_Work to be completed_. Where a line of the records holds the string "round", copy that line.

[Collected data entries]
________
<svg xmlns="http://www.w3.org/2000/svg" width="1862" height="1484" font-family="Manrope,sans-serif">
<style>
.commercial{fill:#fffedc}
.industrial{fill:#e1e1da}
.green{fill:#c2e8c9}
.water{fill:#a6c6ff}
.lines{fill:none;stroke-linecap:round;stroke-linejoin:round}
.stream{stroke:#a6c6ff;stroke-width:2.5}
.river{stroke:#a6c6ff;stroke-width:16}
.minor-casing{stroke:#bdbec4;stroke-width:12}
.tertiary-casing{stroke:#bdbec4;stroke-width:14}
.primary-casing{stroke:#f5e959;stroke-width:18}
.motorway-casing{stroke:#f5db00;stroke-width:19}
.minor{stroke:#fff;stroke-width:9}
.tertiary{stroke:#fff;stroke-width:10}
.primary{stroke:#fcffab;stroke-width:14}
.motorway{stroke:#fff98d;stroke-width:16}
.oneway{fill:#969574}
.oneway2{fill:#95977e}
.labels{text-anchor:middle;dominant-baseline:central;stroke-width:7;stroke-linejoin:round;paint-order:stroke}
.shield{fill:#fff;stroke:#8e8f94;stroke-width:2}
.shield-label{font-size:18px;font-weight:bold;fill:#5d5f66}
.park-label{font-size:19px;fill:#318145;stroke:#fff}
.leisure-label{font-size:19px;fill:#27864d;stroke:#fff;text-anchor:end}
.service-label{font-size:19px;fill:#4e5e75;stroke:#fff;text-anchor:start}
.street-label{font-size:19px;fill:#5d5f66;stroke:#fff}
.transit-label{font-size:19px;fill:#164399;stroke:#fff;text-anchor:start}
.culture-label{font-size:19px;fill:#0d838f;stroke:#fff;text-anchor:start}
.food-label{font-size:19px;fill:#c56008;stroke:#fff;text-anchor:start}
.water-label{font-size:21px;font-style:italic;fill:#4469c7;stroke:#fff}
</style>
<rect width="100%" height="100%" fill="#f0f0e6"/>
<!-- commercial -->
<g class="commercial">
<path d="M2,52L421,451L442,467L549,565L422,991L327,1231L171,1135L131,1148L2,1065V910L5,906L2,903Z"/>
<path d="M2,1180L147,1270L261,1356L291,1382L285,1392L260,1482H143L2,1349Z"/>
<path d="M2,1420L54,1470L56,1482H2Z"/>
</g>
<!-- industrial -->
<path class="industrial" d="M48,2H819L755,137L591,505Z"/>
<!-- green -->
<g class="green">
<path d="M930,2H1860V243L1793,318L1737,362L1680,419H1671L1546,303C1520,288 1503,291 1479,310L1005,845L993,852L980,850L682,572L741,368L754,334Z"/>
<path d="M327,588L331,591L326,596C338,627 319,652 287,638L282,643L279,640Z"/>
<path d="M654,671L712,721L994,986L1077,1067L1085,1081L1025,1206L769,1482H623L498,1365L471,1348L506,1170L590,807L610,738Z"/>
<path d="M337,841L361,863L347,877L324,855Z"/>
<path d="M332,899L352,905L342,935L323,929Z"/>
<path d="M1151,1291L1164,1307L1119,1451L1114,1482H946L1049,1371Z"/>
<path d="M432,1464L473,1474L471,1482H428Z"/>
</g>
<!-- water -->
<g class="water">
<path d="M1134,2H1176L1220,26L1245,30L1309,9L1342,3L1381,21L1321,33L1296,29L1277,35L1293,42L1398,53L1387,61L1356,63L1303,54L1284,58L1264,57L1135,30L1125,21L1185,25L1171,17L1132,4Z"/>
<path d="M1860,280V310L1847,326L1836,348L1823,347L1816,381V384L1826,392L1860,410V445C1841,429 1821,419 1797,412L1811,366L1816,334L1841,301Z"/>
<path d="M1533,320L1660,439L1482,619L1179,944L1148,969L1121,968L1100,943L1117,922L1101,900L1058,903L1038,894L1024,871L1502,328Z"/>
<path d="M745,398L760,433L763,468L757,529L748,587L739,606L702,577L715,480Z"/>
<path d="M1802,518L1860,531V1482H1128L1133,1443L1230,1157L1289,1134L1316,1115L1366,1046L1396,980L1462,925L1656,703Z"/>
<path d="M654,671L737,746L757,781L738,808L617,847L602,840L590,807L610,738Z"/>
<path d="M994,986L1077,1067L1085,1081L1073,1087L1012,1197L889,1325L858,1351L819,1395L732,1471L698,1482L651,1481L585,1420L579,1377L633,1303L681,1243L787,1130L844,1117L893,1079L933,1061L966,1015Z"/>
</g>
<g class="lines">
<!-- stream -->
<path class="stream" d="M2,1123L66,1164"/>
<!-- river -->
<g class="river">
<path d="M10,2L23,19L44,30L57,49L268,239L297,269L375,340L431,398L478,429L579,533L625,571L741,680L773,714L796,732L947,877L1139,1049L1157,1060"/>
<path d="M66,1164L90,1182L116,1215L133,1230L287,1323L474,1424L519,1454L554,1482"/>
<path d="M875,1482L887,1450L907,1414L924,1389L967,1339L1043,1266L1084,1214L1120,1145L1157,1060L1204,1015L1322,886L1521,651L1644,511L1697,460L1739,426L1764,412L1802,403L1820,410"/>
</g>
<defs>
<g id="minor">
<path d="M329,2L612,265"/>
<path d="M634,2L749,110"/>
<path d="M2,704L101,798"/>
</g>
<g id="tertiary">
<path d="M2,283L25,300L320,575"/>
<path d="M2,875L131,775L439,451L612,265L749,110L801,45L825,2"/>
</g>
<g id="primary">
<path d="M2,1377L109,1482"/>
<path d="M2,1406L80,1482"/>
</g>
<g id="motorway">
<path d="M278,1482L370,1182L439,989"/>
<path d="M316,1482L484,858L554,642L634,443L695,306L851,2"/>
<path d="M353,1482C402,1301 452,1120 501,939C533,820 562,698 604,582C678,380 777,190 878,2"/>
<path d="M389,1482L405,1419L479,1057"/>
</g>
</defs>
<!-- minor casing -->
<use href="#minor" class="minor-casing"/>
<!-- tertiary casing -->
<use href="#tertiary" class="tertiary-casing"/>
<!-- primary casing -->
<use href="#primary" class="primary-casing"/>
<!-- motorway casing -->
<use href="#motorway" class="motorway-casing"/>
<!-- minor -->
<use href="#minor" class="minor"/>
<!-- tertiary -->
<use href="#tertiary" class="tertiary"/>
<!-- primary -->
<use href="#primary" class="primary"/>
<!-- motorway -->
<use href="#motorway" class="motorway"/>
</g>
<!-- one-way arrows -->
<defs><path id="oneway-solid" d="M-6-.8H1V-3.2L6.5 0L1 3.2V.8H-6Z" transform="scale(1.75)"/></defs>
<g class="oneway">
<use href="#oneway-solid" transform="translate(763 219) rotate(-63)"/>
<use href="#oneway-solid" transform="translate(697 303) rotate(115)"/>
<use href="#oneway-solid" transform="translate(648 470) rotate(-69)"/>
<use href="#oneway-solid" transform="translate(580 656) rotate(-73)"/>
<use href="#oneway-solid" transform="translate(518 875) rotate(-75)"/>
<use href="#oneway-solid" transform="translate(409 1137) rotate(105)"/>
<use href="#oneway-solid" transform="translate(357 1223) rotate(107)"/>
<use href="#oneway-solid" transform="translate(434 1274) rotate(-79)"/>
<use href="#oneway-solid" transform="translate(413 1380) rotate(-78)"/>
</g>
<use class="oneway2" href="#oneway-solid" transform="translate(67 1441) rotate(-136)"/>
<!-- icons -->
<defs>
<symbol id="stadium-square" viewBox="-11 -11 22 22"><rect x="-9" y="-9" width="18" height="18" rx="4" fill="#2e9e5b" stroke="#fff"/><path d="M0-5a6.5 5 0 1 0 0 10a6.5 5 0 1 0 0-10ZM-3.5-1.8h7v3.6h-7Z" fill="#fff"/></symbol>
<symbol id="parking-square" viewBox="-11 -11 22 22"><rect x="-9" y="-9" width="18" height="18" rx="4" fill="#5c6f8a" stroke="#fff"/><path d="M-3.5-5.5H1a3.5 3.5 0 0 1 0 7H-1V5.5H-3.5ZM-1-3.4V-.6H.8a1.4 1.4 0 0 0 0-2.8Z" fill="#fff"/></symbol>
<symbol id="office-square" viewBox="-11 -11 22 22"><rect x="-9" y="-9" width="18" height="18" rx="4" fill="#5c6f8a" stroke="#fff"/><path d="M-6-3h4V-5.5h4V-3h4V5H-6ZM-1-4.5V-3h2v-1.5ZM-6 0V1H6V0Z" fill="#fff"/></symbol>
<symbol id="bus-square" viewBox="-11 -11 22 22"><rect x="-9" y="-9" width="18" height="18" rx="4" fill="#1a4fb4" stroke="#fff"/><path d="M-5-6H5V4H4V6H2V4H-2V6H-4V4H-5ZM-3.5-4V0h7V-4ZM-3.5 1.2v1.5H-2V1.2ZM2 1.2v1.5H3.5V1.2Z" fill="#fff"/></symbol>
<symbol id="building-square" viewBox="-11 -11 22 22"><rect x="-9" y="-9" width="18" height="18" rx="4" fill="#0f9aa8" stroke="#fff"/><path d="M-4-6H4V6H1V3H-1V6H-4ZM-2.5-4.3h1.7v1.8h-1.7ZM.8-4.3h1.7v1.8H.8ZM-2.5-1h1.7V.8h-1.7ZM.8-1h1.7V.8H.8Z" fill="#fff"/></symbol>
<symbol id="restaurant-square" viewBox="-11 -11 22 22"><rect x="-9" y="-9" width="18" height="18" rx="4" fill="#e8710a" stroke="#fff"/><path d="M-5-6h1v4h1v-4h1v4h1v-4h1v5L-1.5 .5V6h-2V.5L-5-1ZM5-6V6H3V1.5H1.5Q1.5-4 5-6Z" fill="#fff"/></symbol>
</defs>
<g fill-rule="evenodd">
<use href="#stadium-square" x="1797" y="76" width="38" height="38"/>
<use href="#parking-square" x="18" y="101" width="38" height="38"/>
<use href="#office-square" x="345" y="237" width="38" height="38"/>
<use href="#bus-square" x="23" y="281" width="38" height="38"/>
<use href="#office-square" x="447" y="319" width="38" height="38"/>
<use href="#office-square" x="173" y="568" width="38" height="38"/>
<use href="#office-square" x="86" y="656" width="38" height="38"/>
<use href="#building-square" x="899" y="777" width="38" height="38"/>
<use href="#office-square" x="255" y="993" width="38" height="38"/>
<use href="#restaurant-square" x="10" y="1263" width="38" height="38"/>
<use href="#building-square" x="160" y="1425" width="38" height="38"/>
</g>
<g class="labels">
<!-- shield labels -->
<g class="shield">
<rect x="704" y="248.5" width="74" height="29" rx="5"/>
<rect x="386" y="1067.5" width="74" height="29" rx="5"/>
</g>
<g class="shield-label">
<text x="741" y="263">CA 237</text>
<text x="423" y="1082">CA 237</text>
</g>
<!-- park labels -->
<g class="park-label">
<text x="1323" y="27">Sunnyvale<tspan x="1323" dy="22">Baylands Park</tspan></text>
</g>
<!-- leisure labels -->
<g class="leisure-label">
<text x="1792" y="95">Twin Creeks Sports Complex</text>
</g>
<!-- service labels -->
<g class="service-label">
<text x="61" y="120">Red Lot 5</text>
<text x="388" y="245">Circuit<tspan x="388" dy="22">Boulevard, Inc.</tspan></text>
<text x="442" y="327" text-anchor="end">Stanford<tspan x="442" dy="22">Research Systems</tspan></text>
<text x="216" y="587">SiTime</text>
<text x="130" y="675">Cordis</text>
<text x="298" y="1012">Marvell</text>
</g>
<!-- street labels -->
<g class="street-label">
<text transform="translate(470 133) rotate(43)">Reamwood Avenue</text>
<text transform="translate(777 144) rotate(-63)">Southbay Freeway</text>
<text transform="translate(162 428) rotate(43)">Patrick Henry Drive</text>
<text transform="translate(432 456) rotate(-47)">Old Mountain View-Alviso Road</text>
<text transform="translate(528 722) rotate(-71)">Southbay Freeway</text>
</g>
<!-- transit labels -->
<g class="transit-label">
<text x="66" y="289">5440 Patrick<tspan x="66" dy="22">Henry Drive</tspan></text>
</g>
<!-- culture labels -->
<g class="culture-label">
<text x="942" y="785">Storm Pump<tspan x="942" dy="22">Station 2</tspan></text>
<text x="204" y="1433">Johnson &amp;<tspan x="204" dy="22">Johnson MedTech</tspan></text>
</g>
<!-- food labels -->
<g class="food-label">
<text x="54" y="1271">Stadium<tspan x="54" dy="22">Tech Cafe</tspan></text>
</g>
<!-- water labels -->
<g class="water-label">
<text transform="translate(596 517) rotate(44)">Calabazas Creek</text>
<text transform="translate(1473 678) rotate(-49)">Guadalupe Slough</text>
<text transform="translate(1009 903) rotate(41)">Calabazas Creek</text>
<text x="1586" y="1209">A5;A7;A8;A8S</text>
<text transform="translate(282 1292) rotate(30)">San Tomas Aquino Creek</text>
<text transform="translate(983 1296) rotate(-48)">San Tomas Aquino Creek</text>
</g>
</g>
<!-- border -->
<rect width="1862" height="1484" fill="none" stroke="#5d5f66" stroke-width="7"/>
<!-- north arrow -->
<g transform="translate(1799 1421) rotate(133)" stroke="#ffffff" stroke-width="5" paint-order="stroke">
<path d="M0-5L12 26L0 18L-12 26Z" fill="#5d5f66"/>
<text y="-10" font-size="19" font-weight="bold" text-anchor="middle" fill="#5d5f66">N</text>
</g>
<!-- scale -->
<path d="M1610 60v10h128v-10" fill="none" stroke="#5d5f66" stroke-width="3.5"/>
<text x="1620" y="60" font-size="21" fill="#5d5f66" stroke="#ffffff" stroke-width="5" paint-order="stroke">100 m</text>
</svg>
________
_Written response_.
.lines{fill:none;stroke-linecap:round;stroke-linejoin:round}
.labels{text-anchor:middle;dominant-baseline:central;stroke-width:7;stroke-linejoin:round;paint-order:stroke}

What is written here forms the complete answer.